We conducted a retrospective observational study of patients with IgG4-RKD and IgG4-RPF in a multicenter IgG4-RD cohort. Data were collected through review of medical records. We describe clinical parameters at baseline, histological and radiological findings, treatment, and patient outcomes.
Of 154 patients with IgG4-RD, 14 (9.1%) had IgG4-RKD, 10 (6.5%) had IgG4-RPF, and 4 (2.6%) had both. Patients were aged 58.2 ± 14.2 years, and 26 (92.9%) were male. Creatinine at presentation was worse in those with intrinsic renal disease (229 μmol/l vs. 110 μmol/l; = 0.0076). Serum IgG4 was elevated in the majority of patients (87.5%), and hypocomplementemia was present in half of those with IgG4-RKD. Fifteen patients underwent renal biopsy; tubulointerstitial nephritis with abundant IgG4+ plasma cells was the most common finding (n = 14; 93.3%), and 4 (26.7%) patients had membranous nephropathy. Most patients (89.3%) were treated with corticosteroids, and 4 (16.0%) with additional azathioprine as initial management. Thirteen patients (46.4%) relapsed over 60 ± 48 months of follow-up, at median 18 (12-36) months after renal/RPF diagnosis; 61.5% of relapses were in the kidney. Renal function deteriorated in 5 patients (20.8%), including 2 (8.3%) who reached end-stage renal disease (ESRD).

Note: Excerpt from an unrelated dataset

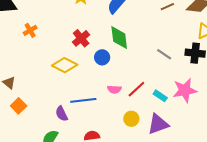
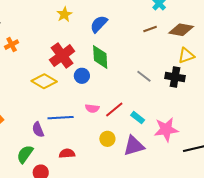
red cross: (81, 38) -> (62, 56), size x1.4
pink star: (185, 90) -> (166, 129), moved

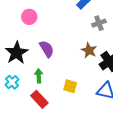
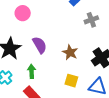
brown star: (89, 50) -> (70, 52), moved
yellow square: (70, 86) -> (71, 81), moved

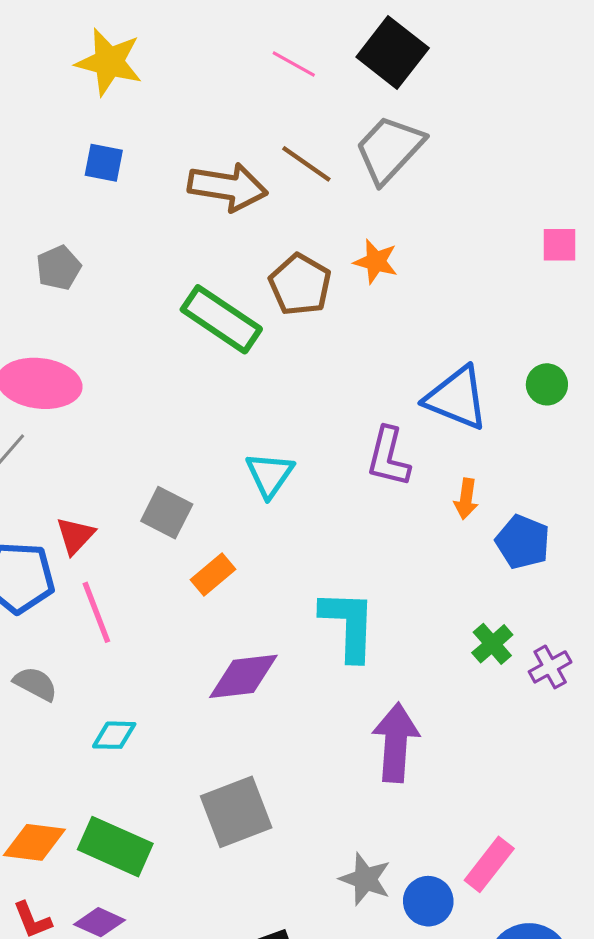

IgG4-RKD and IgG4-RPF represent major organ manifestations of IgG4-RD, and should be identified early with prompt treatment to prevent progression to ESRD.

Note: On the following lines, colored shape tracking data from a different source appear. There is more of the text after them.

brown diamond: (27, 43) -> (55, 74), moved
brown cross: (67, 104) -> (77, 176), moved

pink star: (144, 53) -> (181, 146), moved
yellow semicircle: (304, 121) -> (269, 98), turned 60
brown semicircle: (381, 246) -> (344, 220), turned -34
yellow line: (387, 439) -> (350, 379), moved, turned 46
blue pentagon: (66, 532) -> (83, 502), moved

IgG4相关性疾病(IgG4-RD)是一种复发性多系统纤维炎性疾病,可累及肾脏(IgG4相关性肾病[IgG4-RKD])和腹膜后(IgG4相关性腹膜后纤维化[IgG4-RPF])。本研究旨在描述英国的IgG4-RKD和IgG4-RPF。
我们对一个多中心IgG4-RD队列中的IgG4-RKD和IgG4-RPF患者进行了一项回顾性观察研究。通过查阅病历收集数据。我们描述了基线时的临床参数、组织学和影像学发现、治疗情况及患者预后。
在154例IgG4-RD患者中,14例(9.1%)患有IgG4-RKD,10例(6.5%)患有IgG4-RPF,4例(2.6%)两者均有。患者年龄为58.2±14.2岁,26例(92.9%)为男性。原发性肾病患者就诊时的肌酐水平更高(229μmol/l对110μmol/l;P = 0.0076)。大多数患者(87.5%)血清IgG4升高,IgG4-RKD患者中有一半存在低补体血症。15例患者接受了肾活检;最常见的发现是伴有大量IgG4+浆细胞的肾小管间质性肾炎(n = 14;93.3%),4例(26.7%)患者患有膜性肾病。大多数患者(89.